Friday, May 2, 2003

On Bennett

1. Is it "hypocrisy" at work?

I don't think so. As many have pointed out, Bennett has never condemned gambling in his catalogue of vices, although his organization stands in opposition to state-supported gambling. Now, I say this as a person who really believes that casino gambling is a bane on society. I've been to casinos - in Biloxi, Montreal, Niagara Falls and Atlantic City - and those few minutes that we spend walking through and playing a few nickel slots are, to me, like some cacaphonic vision of hell. I do think casinos are some of the most depressing places on the planet: caverns illuminated by artificial light, no windows, filled with the constant dings of the slots with row upon row of mostly older women slouched at the machines, staring and alone. I remember reading an article about the casinos in Biloxi, and descriptions of how the waterfront area had changed since they opened, and it wasn't for the better. Besides the casinos themselves, the most visible new structures were, of course, pawnshops. Dreadful.

(And by the way, those of you have been with this blog for a year know that the Atlantic City trip was during last year's National Catholic Education Association meeting. Imagine that. It was really awful, and I've talked to a couple of people since then who also happened to attend the convention, and they all had the same reaction to the NCEA's choice: What were they thinking?)

So...my point was. Ah, yes. I guess gambling isn't, per se, inherently a sinful activity. I guess. And since Bennett clearly doesn't consider it so, the use of the word "hypocrite" here would be misplaced.

Although, as I've pointed out, evangelicals thinking about the "virtues" about which Bennett writes would probably assume that he included gambling in the "vices," and I will be quite interested to see the reactions of folks like Cal Thomas and the editors of Christianity Today to this.

2. But is it, as some are suggesting, a non-story?

I don't think so. I tend to agree with commentor Liam, who remarked that the gambling industry is not pristine, and that gambling inherently exploits human weakness. That is its whole raison d'etre. Anyone who participates supports this industry, and the high rollers, in particular, it seems to me, are implicated and involved in a particularly damning fashion. Sure, we are all responsible for our own actions, and a high roller is not responsible for Mrs. Smith's choice to cash in her Social Security so she can keep playing. But there is nothing ennobling about gambling, and it seems strange to me that one who makes a career out of preaching character and virtue would participate, at such an intense level, in such an industry. To look at it in our most charitable light, as Mike Petrik has done in the comments, we can speculate that perhaps the man has a problem. If so, we can hope and pray that he gets help.

As I indicated below, the crux of the matter is not that a rich guy is gambling. The crux of the matter is that a guy who has gotten rich and famous telling the rest of us that we need more character and virtue in our lives is pissing away gobs of the money we've given him in the name of virtue and character on slot machines and video poker. $500 bucks a pull.
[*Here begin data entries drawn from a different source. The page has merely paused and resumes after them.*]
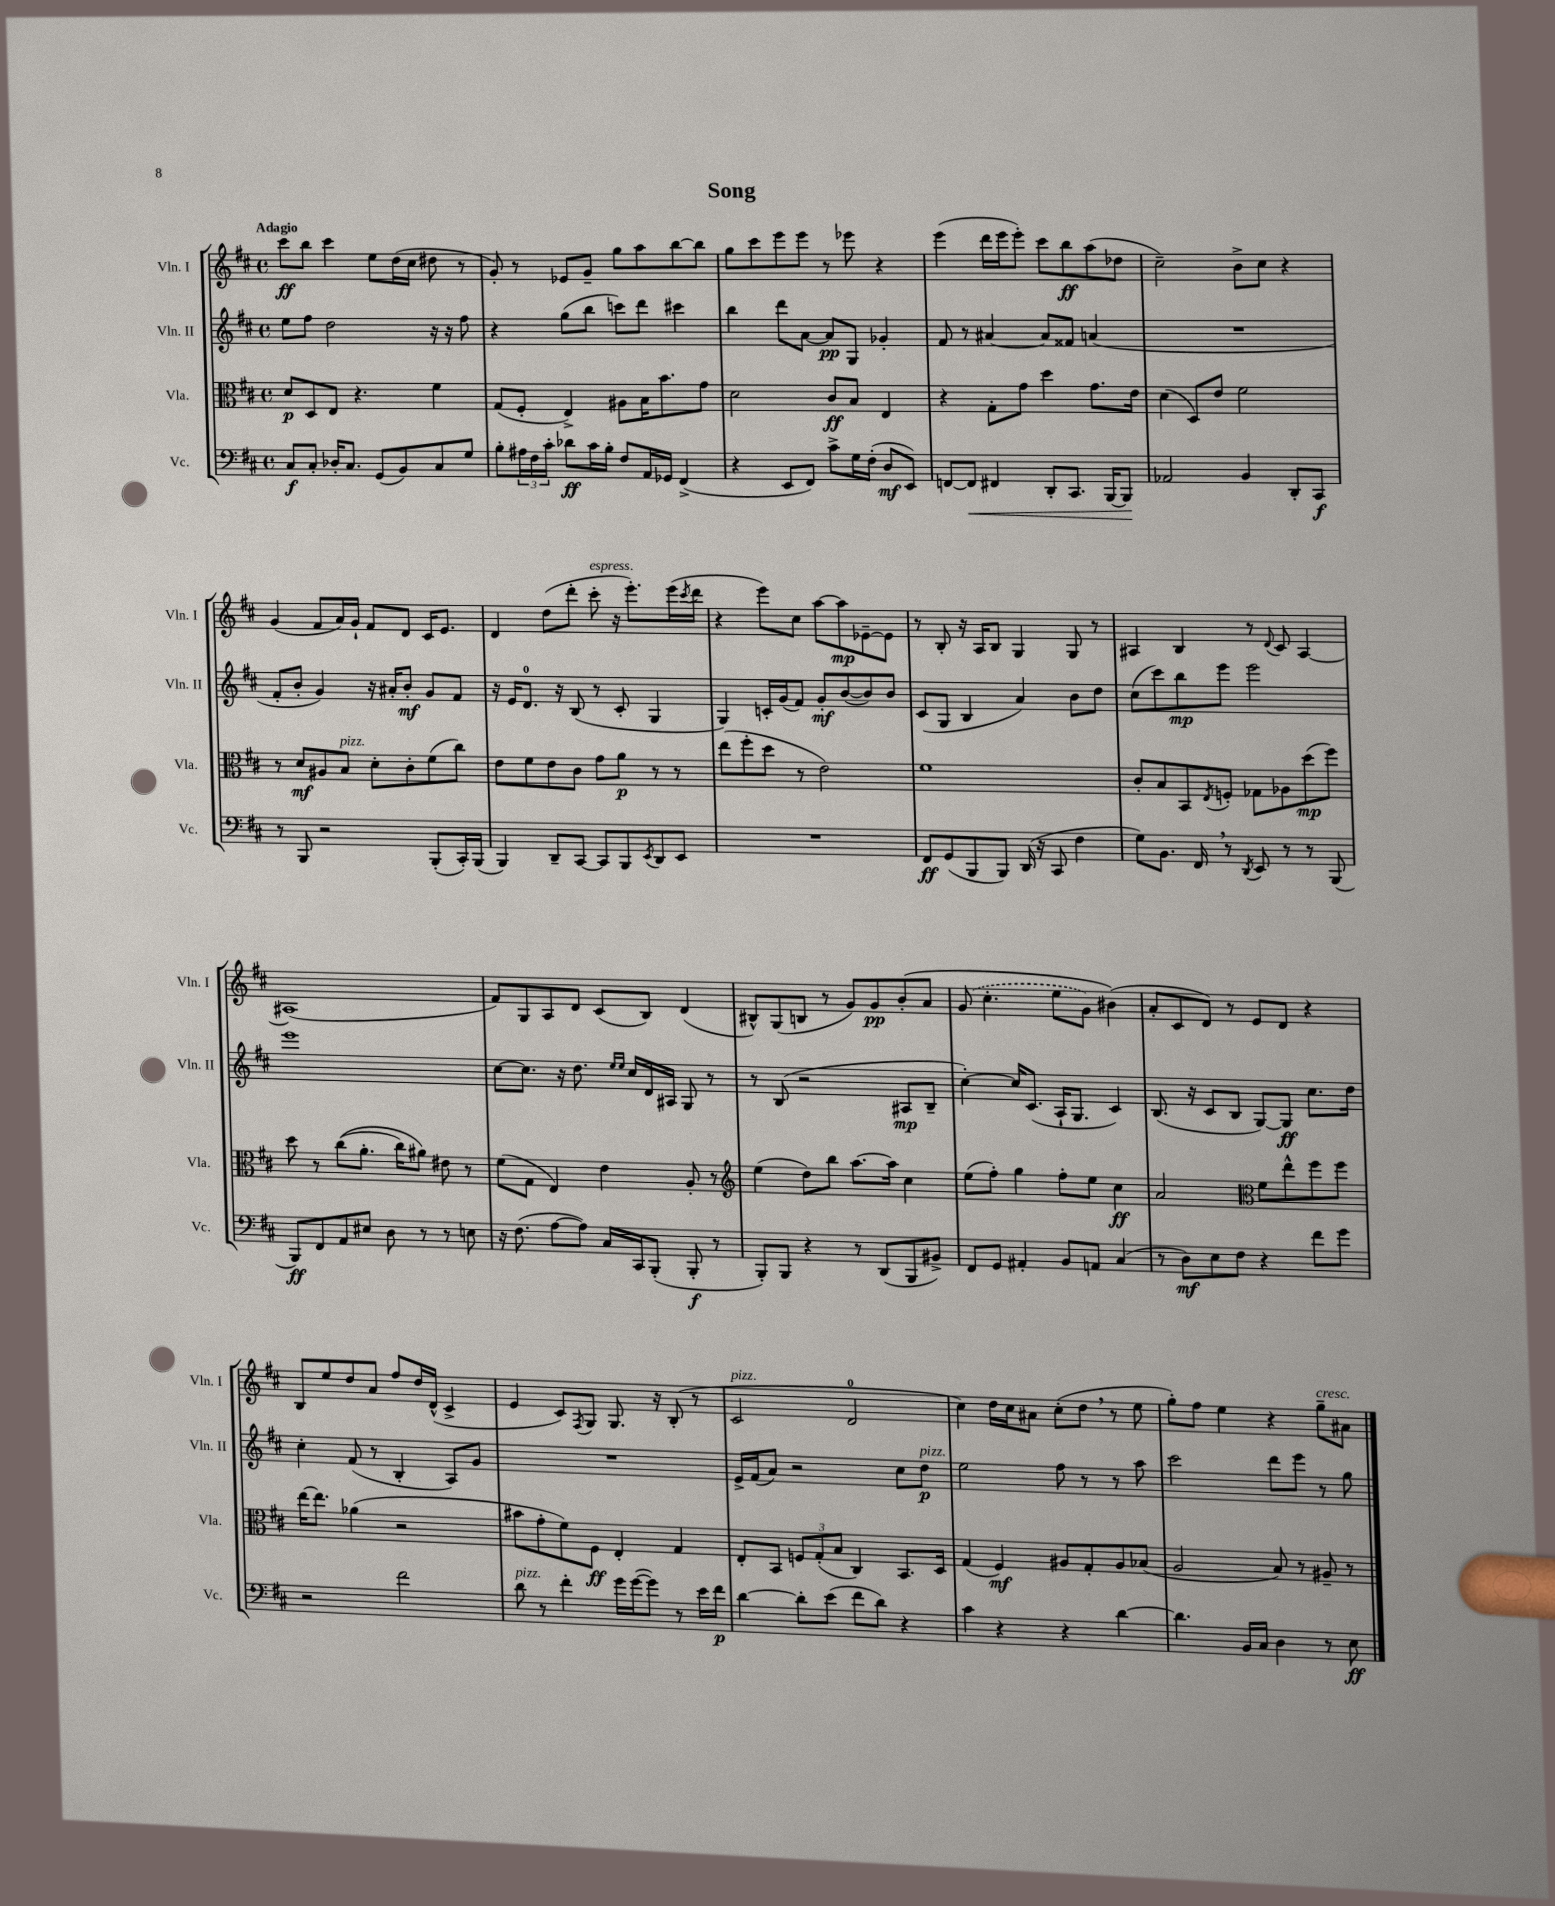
\header { title = "Song" }
<<
\new StaffGroup <<
\new Staff = "s0" \with { instrumentName = "Vln. I" shortInstrumentName = "Vln. I" } {
    \clef treble \key d \major \defaultTimeSignature \time 4/4 \tempo "Adagio"
    cis'''8\ff b''8 cis'''4 e''8 d''16( cis''16 dis''8 r8 |
    g'8-.) r8 ees'8 g'8-- g''8 a''8 b''8~ b''8 |
    g''8 cis'''8 e'''8 e'''8 r8 ees'''8 r4 |
    e'''4( d'''16 e'''16 e'''8-.) cis'''8 b''8\ff a''8( des''8 |
    cis''2--) b'8-> cis''8 r4 |
    g'4( fis'8 a'16) g'16-! fis'8 d'8 cis'16 e'8. |
    d'4 d''8( d'''8-. cis'''8-.^\markup { \italic "espress." } r16 e'''8.-.) e'''16( \acciaccatura { cis'''8 } d'''16 |
    r4 e'''8) cis''8 a''8~ a''8\mp ees'8~-- ees'8 |
    r8 b8-. r16 a16 b8 g4 g8 r8 |
    ais4 b4 r8 \appoggiatura { d'8 } cis'8 ais4~ |
    ais1( |
    fis'8) g8 a8 d'8 cis'8( b8) d'4( |
    bis8-^) g8( b8 r8 g'8) g'8\pp b'8-.\( a'8 |
    \once \slurDashed g'8( cis''4.-. e''8 g'8) bis'4(\) |
    a'8-. cis'8 d'8) r8 e'8 d'8 r4 |
    b8 e''8 d''8 a'8 fis''8 d''16 d'16-^( cis'4-> |
    e'4 cis'8) \acciaccatura { fis8 } g8 g8. r16 b8-.( r8 |
    cis'2^\markup { \italic "pizz." } d'2-0 |
    cis''4) d''16 cis''16 ais'8 cis''8-.( d''8 \breathe r8 e''8 |
    g''8-.) fis''8 e''4 r4 g''8--^\markup { \italic "cresc." } ais'8 \bar "|." |
}
\new Staff = "s1" \with { instrumentName = "Vln. II" shortInstrumentName = "Vln. II" } {
    \clef treble \key d \major \defaultTimeSignature \time 4/4
    e''8 fis''8 d''2 r16 r16 fis''8 |
    r4 g''8( b''8 c'''8) d'''8 cis'''4 |
    b''4 d'''8 a'8~ a'8\pp g8 ges'4-. |
    fis'8 r8 ais'4~ ais'8 fisis'8 a'4( |
    R1 |
    fis'8-. b'8-. g'4) r16 ais'16-. b'8-.\mf g'8 fis'8 |
    r16 e'16 d'8.-0 r16 b8( r8 cis'8-. g4 |
    g4) c'16-. g'16( fis'8) g'8-.\mf b'8~( b'8) b'8 |
    cis'8( g8 b4 a'4) b'8 d''8 |
    cis''8( cis'''8) b''8\mp e'''8 e'''2 |
    e'''1 |
    cis''8~ cis''8. r16 d''8. \grace { e''16 e''16 } cis''16 d'16 ais16 g8 r8 |
    r8 b8( r2 ais8\mp b8-- |
    cis''4~-.) cis''16 cis'8.( a16-! g8. cis'4) |
    b8.( r16 cis'8 b8 g8~) g8\ff cis''8. d''16 |
    cis''4-. fis'8( r8 b4-. a8) g'8 |
    R1 |
    e'16-> fis'16( a'8) r2 cis''8 d''8\p^\markup { \italic "pizz." } |
    e''2 fis''8 r8 r8 a''8 |
    cis'''2 d'''8 e'''8 r8 g''8 \bar "|." |
}
\new Staff = "s2" \with { instrumentName = "Vla." shortInstrumentName = "Vla." } {
    \clef alto \key d \major \defaultTimeSignature \time 4/4
    d'8\p d8 e8 r4. fis'4 |
    g8( fis8-. e4->) ais8 b16 b'8. g'8 |
    d'2 cis'8\ff b8 e4 |
    r4 g8-. g'8 d''4 g'8. e'16 |
    d'4( d8) e'8 fis'2 |
    r8 d'8\mf ais8 b8^\markup { \italic "pizz." } d'8-. cis'8-. fis'8( cis''8) |
    e'8 fis'8 e'8 cis'8 g'8 a'8\p r8 r8 |
    e''8( fis''8-. d''8 r8 e'2) |
    fis'1 |
    cis'8-. b8 b,8 \acciaccatura { e8 } f8-. ges8 aes8 d''8\mp( fis''8) |
    d''8 r8 cis''8(\( a'8.-. cis''16) ais'8\) eis'8 r8 |
    fis'8( g8 e4) e'4 a8-. r8 |
    \clef treble e''4( d''8) b''8 a''8.~ a''16 cis''4 |
    e''8( fis''8-.) g''4 fis''8-. e''8 cis''4\ff |
    a'2 \clef alto fis'8 e''8-^ fis''8 fis''8 |
    e''16~ e''8. aes'4( r2 |
    bis'8 g'8-. fis'8) fis8\ff e4-. g4 |
    e8-. b,8 \tuplet 3/2 { f8 g8-.( b8 } cis4) b,8. d16 |
    g4( fis4\mf) ais8 g8-. ais8 bes8( |
    a2 b8) r8 ais8-- r8 \bar "|." |
}
\new Staff = "s3" \with { instrumentName = "Vc." shortInstrumentName = "Vc." } {
    \clef bass \key d \major \defaultTimeSignature \time 4/4
    cis8\f cis8-. des16-. cis8. g,8( b,8) cis8 g8 |
    b8-. \tuplet 3/2 { ais16 fis16 cis'16-. } des'8\ff cis'16 b16-. fis8 a,16 ges,16 fis,4->( |
    r4 e,8 fis,8) cis'8-> g16 fis16-.( d8\mf e,8) |
    f,8~ f,8\< fis,4 d,8-. cis,8. b,,16~ b,,8\! |
    aes,2 b,4 d,8-. cis,8\f |
    r8 b,,8 r2 b,,8-.( cis,16-.) b,,16( |
    b,,4) d,8-- cis,8~ cis,8 b,,8 \acciaccatura { e,8 } d,8 e,8 |
    R1 |
    fis,8\ff g,8( b,,8 b,,8) d,16( r16 cis,8 fis4 |
    g8) b,8. fis,16 \breathe r8 \acciaccatura { d,8 } e,8 r8 r8 b,,8( |
    b,,8\ff) fis,8 a,8 eis8 d8 r8 r8 e8 |
    r16 fis8.( a8~ a8) cis16 cis,16 b,,8-.( b,,8-.\f r8 |
    b,,8-.) b,,8 r4 r8 d,8( b,,8 bis,8->) |
    fis,8 g,8 ais,4-. b,8 a,8 cis4( |
    r8 d8\mf) e8 fis8 r4 fis'8 g'8 |
    r2 fis'2 |
    d'8^\markup { \italic "pizz." } r8 fis'4-. g'16 g'16~( g'8) r8 e'16 fis'16\p |
    d'4~ d'8-. e'8( fis'8 d'8) r4 |
    cis'4 r4 r4 d'4~ |
    d'4. b,16 cis16 d4 r8 e8\ff \bar "|." |
}
>>
>>
\layout { \context { \Score \remove "Bar_number_engraver" } }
Does that make you take Bennett more or less seriously as an expert on virtue and character?

Sure, everything is relative. In the context of his income, maybe him losing 8 million over ten years on slots is the equivalent of me losing 50 cents every two years or so, so who the hell am I to judge? Futher, no one who speaks on moral issues is morally flawless. Everyone knows that, and if that were what we expected, all the preachers would be tongue - tied (well...maybe...)

But this kind of thing does strike me as slightly different from say, being prone to ill-temper or selfishness. You can't quantify vice or sinfulness, but, this level of spending in a business that has such unseemly qualities does, as they say, cast a pall on a career dedicated to promoting virtue and good character, both of which presumably involve qualities of moderation, self-restraint and good stewardship.

But again....who are the rest of us, with our own sins, to judge? You could ask that, I guess, and the one thing I want to make very clear, is that this situation, like every other morally-challenged dillemma we deal with here, leads me to first of all look in the mirror. Those of you who have followed my thoughts here for a while know that. I may look at what Bennett is purported to have done and say, "What a waste. How many kids could he be putting through private schools? (as one commentor pointed out) How many college scholarships could he have endowed?"

But really, I could say the same about myself, and a story like this leads me to that place, inevitably. How do I use my resources? Am I doing all I could for others? Of course not...what can I do to walk that walk more faithfully?

So, yes...it is a story, because any story about human weakness is worth hearing, if it leads us to deeper self-examination, rather than easy, snide judgments on others. And, no...it's not pure and simple "hypocrisy." But deeply unimpressive, nonetheless.

"We should know that too much of anything, even a good thing, may prove to be our undoing … [We] need to set definite boundaries on our appetites.”